Fig. 5.

miR-133a regulation of Hand2 expression. (A) Western blot demonstrating that addition of miR-133a oligonucleotides to nondifferentiated C₂C₁₂ cells only inhibits GFP expression from reporter constructs containing the Hand2 3′UTR. Similar results were observed in three independent experiments. (B) miR-133a-blocking oligonucleotides increase endogenous Hand2 protein levels in primary cardiomyocytes.
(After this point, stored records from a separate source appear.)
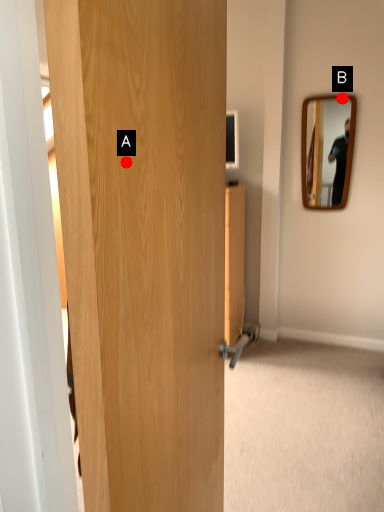
Question: Two points are circled on the image, labeled by A and B beside each circle. Which point appears closest to the camera in this image?

Choices:
 (A) A is closer
 (B) B is closer

Answer: (A)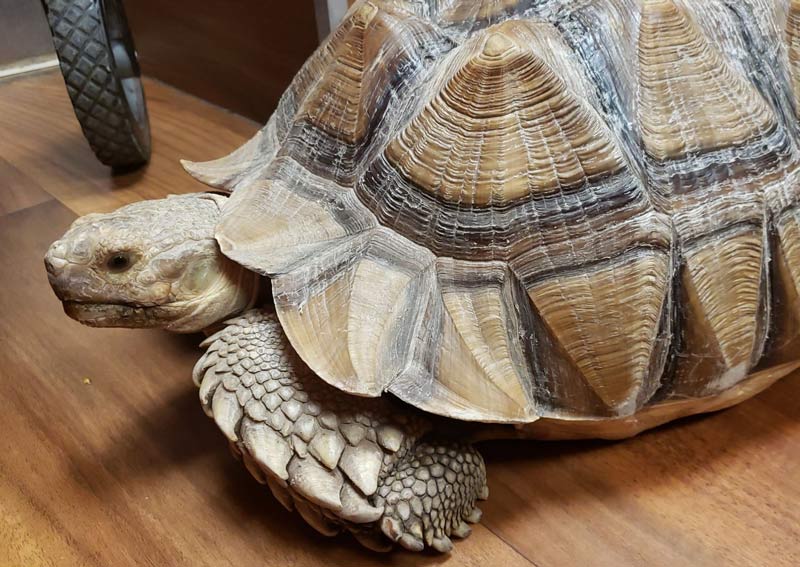
You are a GUI agent. You are given a task and a screenshot of the screen. Output one action in this format:
    pyautogui.click(x=<x>, y=<y>)
    Task: Click on the brown floor
    Image resolution: width=800 pixels, height=567 pixels.
    Given the screenshot: What is the action you would take?
    pyautogui.click(x=133, y=431)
Hand2 protein levels were normalized to tubulin. (Mean ± SE are shown.) (C) miR-133a-blocking oligonucleotides increase Hand2 mRNA levels in primary cardiomyocytes, as determined by quantitative RT-PCR. Results shown represent three independent experiments. (Mean ± SE are shown.) (D) Mutation of miR-133a MREs relieves reporter repression in differentiated C₂C₁₂ cells. Effect of mutating the miR-1 MRE is shown for comparison. GFP protein levels quantified by densitometry were normalized to tubulin. Results represent six independent experiments. (Mean ± SE are shown.) (E) RT-PCR analysis of Hand2 mRNA levels in heart samples from miR-133a double knockout (DKO) mice and wild-type littermates. Five hearts at postnatal day 1 from each condition were used for each experiment. Gray bars represent wild type, black bars represent double knockouts. (F) Hand2 protein levels, relative to tubulin, in hearts from miR-133a DKO and wild-type littermates. Hearts from three wild-type and miR-133a DKO mice were analyzed. (Mean ± SE are shown.) (G) Model for miR-1 and miR-133a regulation of Srf and Hand2 expression, wherein partial loss of miR-133a feedback inhibition of Srf augments miR-1 response.